We had debated about whether or not to eat there. After all, those stars don't come cheaply. Not for the chef. Certainly not for the customer. But as one of our travelling companions pointed out, we're not likely to be back in Brussels in the immediate future, and wouldn't it be a shame to not eat in the nicest restaurant the city and probably the country has to offer? If we didn't, we'd always wonder what dinner might have been like.
Fortunately, we were able to get reservations only two weeks in advance. With most of Europe, and certainly the EU's capital, essentially shut down during August, we were able to circumvent the normal month-long lead time for reservations. Needless to say, we were quite excited, despite the fact that the restaurant requires that men wear a jacket and tie.
Even before you start eating at Comme Chez Soi, the restaurant makes an impression. The decor is done with a distinct nod to Horta, the father of Art Nouveau. With graceful curves, flowing lines, and delicate ornamentation the pictures on the restaurant's Flash-heavy web site simply don't do it justice.
Next the menu. The only thing I didn't like about the restaurant is that the most expensive prix fixe, the best the chef has to offer, requires 4 people at your table to order it. Since it didn't have universal appeal at our table, we couldn't get it. The other two menus only require a minimum of two people, which was easily doable. Indeed, three of us immediately went for the second-best menu.

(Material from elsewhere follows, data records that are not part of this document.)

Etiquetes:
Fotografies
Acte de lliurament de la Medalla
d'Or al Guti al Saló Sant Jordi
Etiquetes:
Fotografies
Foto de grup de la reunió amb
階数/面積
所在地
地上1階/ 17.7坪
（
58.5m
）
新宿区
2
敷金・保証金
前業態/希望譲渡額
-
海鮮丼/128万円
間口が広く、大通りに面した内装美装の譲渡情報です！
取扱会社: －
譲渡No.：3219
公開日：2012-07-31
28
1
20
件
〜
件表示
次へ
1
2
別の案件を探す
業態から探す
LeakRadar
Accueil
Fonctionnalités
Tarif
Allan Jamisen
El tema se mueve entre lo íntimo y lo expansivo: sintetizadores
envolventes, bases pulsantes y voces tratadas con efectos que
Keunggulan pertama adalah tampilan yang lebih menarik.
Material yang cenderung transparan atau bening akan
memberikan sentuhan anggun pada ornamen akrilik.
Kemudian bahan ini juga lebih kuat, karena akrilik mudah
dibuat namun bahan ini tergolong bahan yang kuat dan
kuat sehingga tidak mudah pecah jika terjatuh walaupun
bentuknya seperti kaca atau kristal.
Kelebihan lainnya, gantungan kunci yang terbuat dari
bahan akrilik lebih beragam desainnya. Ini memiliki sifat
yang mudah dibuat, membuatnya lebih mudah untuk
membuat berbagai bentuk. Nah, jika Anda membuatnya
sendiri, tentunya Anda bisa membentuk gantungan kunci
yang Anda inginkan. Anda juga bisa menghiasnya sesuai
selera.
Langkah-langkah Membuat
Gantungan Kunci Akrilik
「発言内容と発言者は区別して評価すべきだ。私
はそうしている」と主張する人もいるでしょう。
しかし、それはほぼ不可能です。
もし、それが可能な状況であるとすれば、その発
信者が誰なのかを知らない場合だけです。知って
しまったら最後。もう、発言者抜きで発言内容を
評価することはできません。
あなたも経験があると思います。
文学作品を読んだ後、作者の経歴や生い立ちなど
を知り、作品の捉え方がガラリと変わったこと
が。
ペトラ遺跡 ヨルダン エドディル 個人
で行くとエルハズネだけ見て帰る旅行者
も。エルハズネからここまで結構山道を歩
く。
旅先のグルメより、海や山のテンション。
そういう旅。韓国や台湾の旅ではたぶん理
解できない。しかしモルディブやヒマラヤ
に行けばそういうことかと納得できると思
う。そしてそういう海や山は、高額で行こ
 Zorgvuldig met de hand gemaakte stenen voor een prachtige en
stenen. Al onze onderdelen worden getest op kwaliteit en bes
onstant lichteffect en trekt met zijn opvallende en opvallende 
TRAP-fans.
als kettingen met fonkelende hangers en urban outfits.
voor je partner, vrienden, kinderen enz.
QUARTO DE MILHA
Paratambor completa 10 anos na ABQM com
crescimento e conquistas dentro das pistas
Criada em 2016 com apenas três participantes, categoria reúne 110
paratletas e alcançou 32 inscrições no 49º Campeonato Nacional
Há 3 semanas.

This menu did have an advantage, however; for a small supplement, you could change your opener to be truffled pate de foie gras d'oie. Of course, eating it made me fume with jealousy that the Europeans can eat this whenever they wish (while duck liver pate is common in the U.S., goose liver pate is illegal for import and production). Well, I only fumed between bites. During the bites I was too busy exulting. Melissa and I each got a glass of Sauternes to go with our foie gras, one of the gourmet world's most classic pairings. You can't fault any meal that starts out like that.
Our next course was a "duet" of pike and herring, two pieces of each fish lightly cooked with a nice light sauce. We opted for a Sancerre to go with this dish, and I think it worked relatively well. This was followed by roasted guinea fowl with a cherry sauce, a modern re-interpretation of a Flemish classic. To go with this, I opted for a Guigal Cote Rotie. Probably something a little less powerful would have been fine, but I love Northern Rhone wines, and not only is Guigal a great producer, his Cote Rotie is said to be among his very best. This wine smelled like walking into a really high-end leather shop, and felt wonderful in the mouth. Oh, right. The food was good too.
Dessert was a selection of three "intense" chocolate desserts. Basically, three different types of preparation, featuring different levels of chocolate and different flavorings. Even I, who normally doesn't like coffee, enjoyed the chocolate and coffee mousse. As is de rigueur in nice restaurants these days, the meal was bracketed on one end by amuses-bouches, small delicacies which excite the palate and get it ready for the meal to come, and on the other by a mignardise, the small confections which come after the dessert, giving the mouth an opportunity to come down slowly.
So dinner was pretty spectacular. I was impressed enough that I bought the restaurant's massive cookbook. Comme Chez Soi clearly earns its three stars, and it was worth the expense. But is it the best meal I've ever eaten? Well, no. It's probably second, but I'm beginning to realize that I have ruined myself for nice restaurants. Dinner at The French Laundry changes your perspective entirely, and I have a feeling that the only time I'm going to enjoy any meal more than the one I had at The French Laundry is some other meal there. Nonetheless, I have no problem looking for runners-up!